Tennessee students have made academic progress in recent years, but the state has work to do to ensure its students graduate high school prepared for higher education or the workforce.
So says a report released Tuesday by the State Collaborative on Reforming Education, an education reform advocacy and research institution founded by former U.S. Senate Majority Leader Bill Frist.
According to S.C.O.R.E., its 2012-2013 State of Education in Tennessee report provides a comprehensive update of the state’s progress in improving student achievement.
The report also includes analysis of steps taken in the previous year that have contributed to achievement gains and the organization’s recommendations for how to ensure Tennessee continues to make educational progress.

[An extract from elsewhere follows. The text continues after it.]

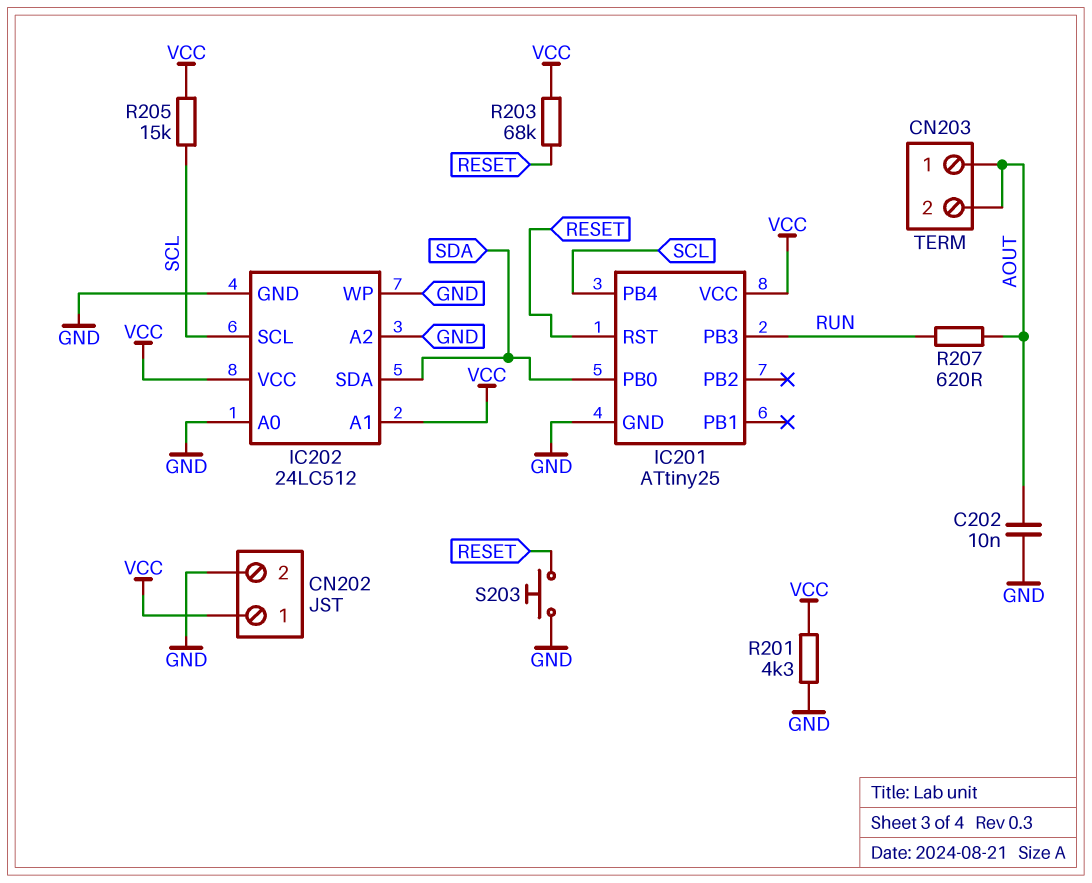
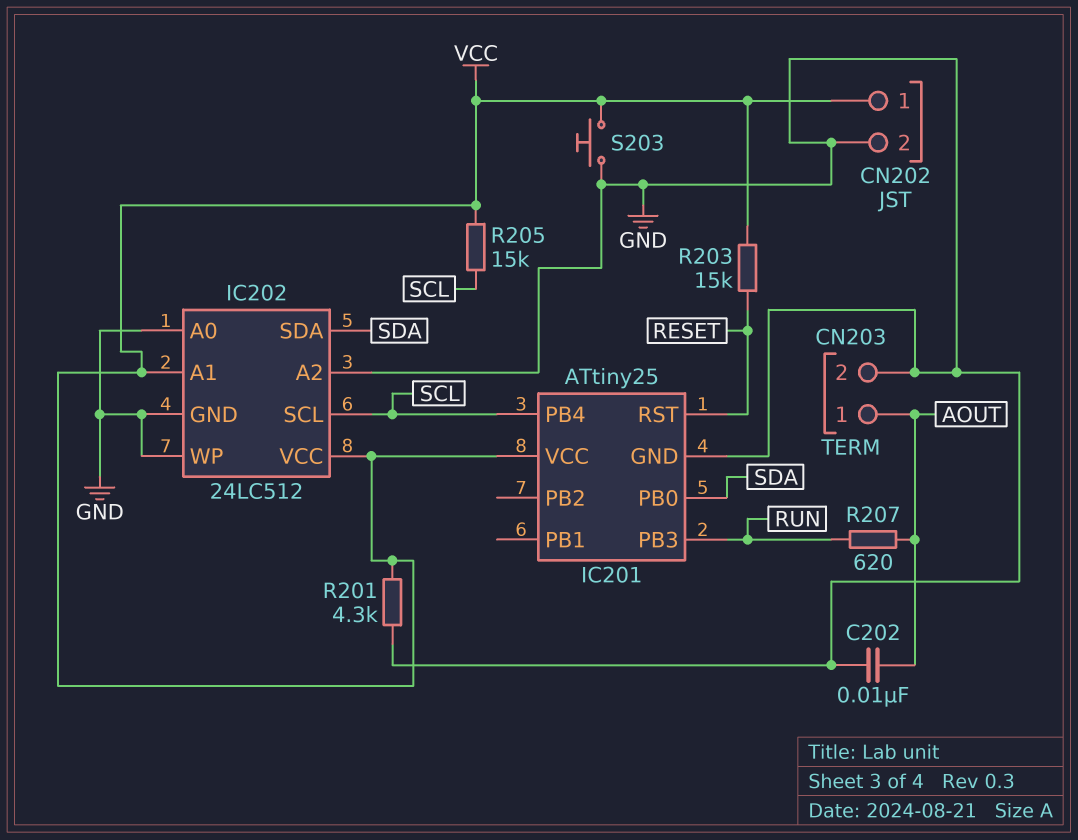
CN203 pin 2: AOUT -> GND
R203: 68k (RESET, VCC) -> 15k (RESET, VCC)
S203: button (GND, RESET) -> button (GND, VCC)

“Tennessee is marking the beginning of a dramatic turnaround in student achievement,” Frist said. “The hard work of a broad range of partners has helped Tennessee’s students make the most academic progress in the state’s history.” Frist added that more must be done in the coming year to maintain and hasten this progress. The report includes five priorities that S.C.O.R.E. recommends to help further academic improvement in Tennessee, which includes sustaining and effectively implementing education reforms the state has made in the past several years and using new technologies to enhance learning at the district and school levels.
In the report, S.C.O.R.E. also advocates higher standards for teacher recruitment and licensing, as well as for districts to provide resources and opportunities for teachers to take leadership roles in the schools where they work.
Resources should also be provided to parents, the report says, to help them ensure their children can be successful in the classroom.
It recommends that schools and districts engage families in sharing data and setting goals for students.
“These five priorities will be critical to sustaining and accelerating Tennessee’s work to improve student achievement in the year ahead,” Jamie Woodson said.
Woodson, a former state senator from Knoxville who served as the body’s speaker pro tempore, is president and CEO of S.C.O.R.E.
“All partners have a unique role to play in each of these priority areas,” Woodson said. “As the link between producing an educated workforce and creating jobs remains of critical importance, it is imperative that we continue on our pathway of improvement.”
Tuesday S.C.O.R.E. also released the results of a statewide public opinion survey the organization commissioned, which was conducted by Public Opinion Strategies and Greenberg, Quinlan, Rosner Research.
The survey, conducted of 500 registered Tennessee voters, focuses on a range of public education issues.
According to S.C.O.R.E., those polled strongly value public education and the need to improve student achievement, overwhelmingly support the state’s new teacher evaluation system and believe in the importance of high expectations for all students.
When asked about the Common Core State Standards, 72 percent of survey participants said they’d heard “not much” to “nothing” about them. When given a brief description of these standards, 79 percent supported their implementation.
Frist said the data show that Tennessee voters are receptive to change and value public education and efforts to improve student achievement.
“Tennesseans support our state’s reform efforts – from raising academic standards to identifying and supporting great teaching,” Frist said.